The unprecedented rate of growth in private markets is helping to finance companies, infrastructure, and innovation throughout their growth. Many investors—especially in the private wealth category—remain under-allocated to these asset classes despite their growing relevance. But with changing economic dynamics and new investment structures opening private markets, it's time to reconsider their place in a well-diversified portfolio.
The Expanding Role of Private Markets
Private markets have evolved over the last few decades into a fundamental engine of the global economy. As companies remain private longer and the number of IPOs declines, investors seeking exposure to high-growth companies are turning more and more to private equity. Private infrastructure and real estate continue to attract long-term investments for consistent, inflation-protected returns while private credit has grown as a flexible alternative to traditional financing.
Private markets historically belonged to institutional investors who could navigate their complexity—including illiquidity, large minimum investments, and complicated structures—through their capacity. But new concepts like semi-liquid and evergreen funds are closing the accessibility gap and allowing wealth managers and high-net-worth individuals to incorporate private markets into their portfolios.

Source: Partners Group 2024
Why Every Portfolio Should Include Private Markets
1. Greater Potential Returns
Over extended investing horizons, private equity has often outperformed public equities. Additionally, many private credit options offer more attractive risk-adjusted yields than conventional fixed income.
2. Diversification Benefits
Private markets have traditionally shown lower correlations with public markets, thereby helping to reduce portfolio volatility and increase overall risk-adjusted returns.
3. Access to a Broader Economy
Private enterprises account for many of the most innovative and fastest-growing businesses worldwide. Private markets provide direct access to these opportunities before they become publicly available, if they ever do.

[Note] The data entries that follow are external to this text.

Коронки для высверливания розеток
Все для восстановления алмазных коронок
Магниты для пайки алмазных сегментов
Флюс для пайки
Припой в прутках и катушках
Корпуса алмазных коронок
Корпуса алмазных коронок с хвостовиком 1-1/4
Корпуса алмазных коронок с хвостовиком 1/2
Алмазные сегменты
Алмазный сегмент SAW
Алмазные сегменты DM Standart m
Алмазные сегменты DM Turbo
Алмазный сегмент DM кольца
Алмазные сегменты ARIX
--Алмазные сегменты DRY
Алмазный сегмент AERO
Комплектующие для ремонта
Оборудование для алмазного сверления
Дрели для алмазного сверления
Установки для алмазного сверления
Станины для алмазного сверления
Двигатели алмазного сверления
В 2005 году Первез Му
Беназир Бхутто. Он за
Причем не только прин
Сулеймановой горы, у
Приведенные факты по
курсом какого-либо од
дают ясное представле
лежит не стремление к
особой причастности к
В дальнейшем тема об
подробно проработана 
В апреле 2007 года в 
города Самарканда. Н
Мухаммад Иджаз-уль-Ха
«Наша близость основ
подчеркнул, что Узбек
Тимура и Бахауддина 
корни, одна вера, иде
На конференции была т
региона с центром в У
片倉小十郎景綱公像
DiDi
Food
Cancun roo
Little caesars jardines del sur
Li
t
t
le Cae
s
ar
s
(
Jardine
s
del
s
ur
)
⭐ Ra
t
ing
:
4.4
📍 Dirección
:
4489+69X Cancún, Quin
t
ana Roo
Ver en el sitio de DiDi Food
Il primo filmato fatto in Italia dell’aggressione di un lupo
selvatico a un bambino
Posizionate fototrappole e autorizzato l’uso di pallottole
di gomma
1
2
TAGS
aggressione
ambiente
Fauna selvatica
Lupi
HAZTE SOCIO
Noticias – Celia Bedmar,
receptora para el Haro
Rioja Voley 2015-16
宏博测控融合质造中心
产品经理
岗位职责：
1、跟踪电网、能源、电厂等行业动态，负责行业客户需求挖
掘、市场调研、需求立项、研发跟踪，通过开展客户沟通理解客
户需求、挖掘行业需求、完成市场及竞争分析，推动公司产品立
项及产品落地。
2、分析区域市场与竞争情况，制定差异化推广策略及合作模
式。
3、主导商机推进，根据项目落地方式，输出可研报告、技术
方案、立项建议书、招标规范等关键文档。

4. Long-Term Value Creation
Unlike public markets, where quarterly results and short-term pressures guide decisions, private market investors work with longer time horizons. This enables deeper value creation and operational improvements that help drive steady growth.
5. Inflation Protection
Private infrastructure and real estate investments are excellent hedges in uncertain economic times since they often generate consistent cash flows linked with inflation.
Closing the Private Markets Allocation Gap
Despite their clear benefits, private markets remain underrepresented in most portfolios—especially those of private wealth investors. Although structural challenges including lack of liquidity, transparency, and complexity have traditionally held them back, surveys show that financial advisers desire to expose their clients more to these opportunities.
New concepts are emerging to close this gap. Wealth managers and individual investors can now more easily gain exposure in a fashion that fits their liquidity requirements and investment objectives thanks to evergreen structures, multi-asset private market funds, and technology-driven platforms.
Looking Ahead
Private markets are no longer a specialist investment; they constitute a fundamental pillar of capital markets as their assets are projected to reach $30 trillion by the early 2030s. Those who neglect to incorporate them risk missing out on some of the most attractive opportunities for diversification and growth.
The investment landscape is changing, and portfolios must evolve with it. Now is the time to reconsider private market allocation, not in the future.